Engine dispute at Concorde meeting

AMONG the many detail changes to the Concorde Agreement currently under discussion in London is the future specification of Formula 1's powerplants - a key issue for the motor manufacturers - to succeed the current 3-liter formula when the current agreement expires in 2007.

The ideas have ranged from production-based units to advanced turbo-diesels but even the current favorite - a reduction from 3-liters to 2.5-liters - has already drawn fire, most specifically from BMW and Williams.

"Martin Whitmarsh [McLaren's managing director] suggested a 2.5-liter V6 and part of it was him expressing opinion and some was concern over current engine cost," said Patrick Head, the Williams-BMW technical director. "The normally aspirated engines were brought in because turbos were supposed to be too expensive but, in fact, I don't think anyone suggests that these normally aspirated engines even eight or nine years ago were any cheaper than the turbo engines."

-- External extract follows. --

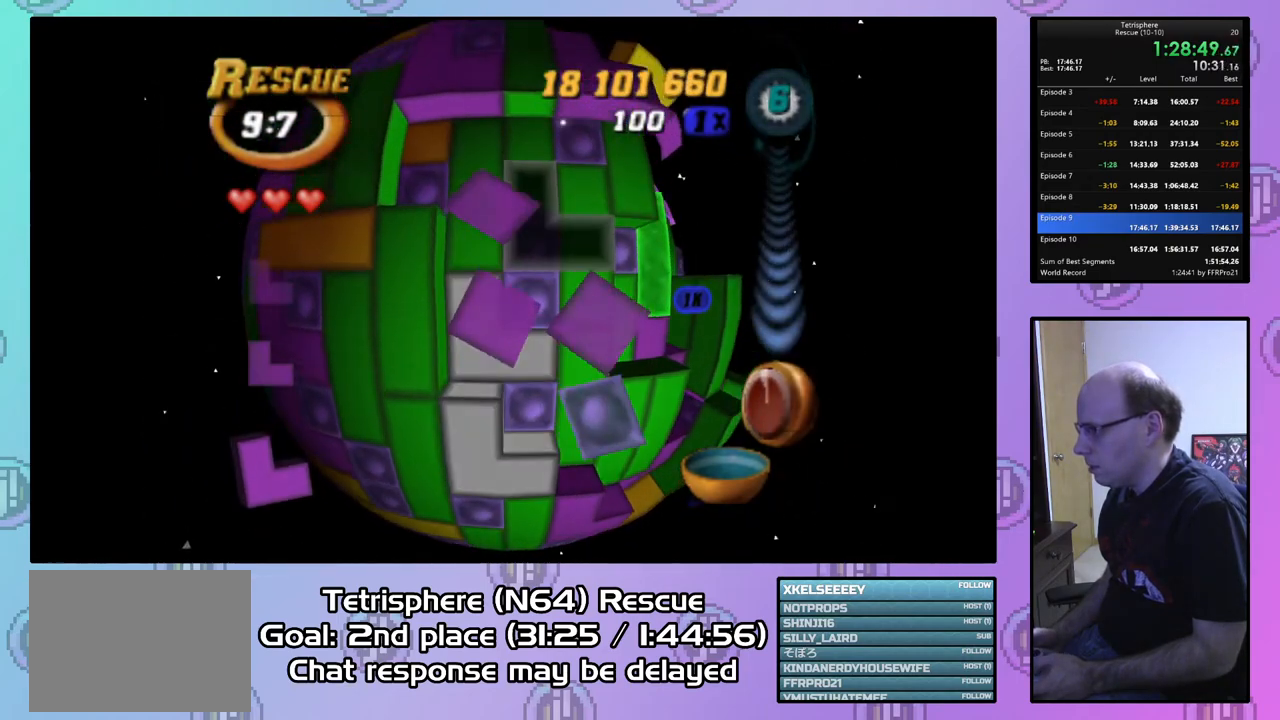
{"buttons": ["DPAD_DOWN"], "right_stick": "center", "events": [[33, "DPAD_RIGHT", "up"]]}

Head was backed up by Gerhard Berger, BMW's motorsport boss and one-time teammate of Ayrton Senna. "From a driver's point of view, I don't think it would be right to reduce performance," he said. "I also think it is important that there stays an equality between different factors so that it doesn't become that the aerodynamics or the tires are a dominating factor. I don't think it would be safer or cheaper."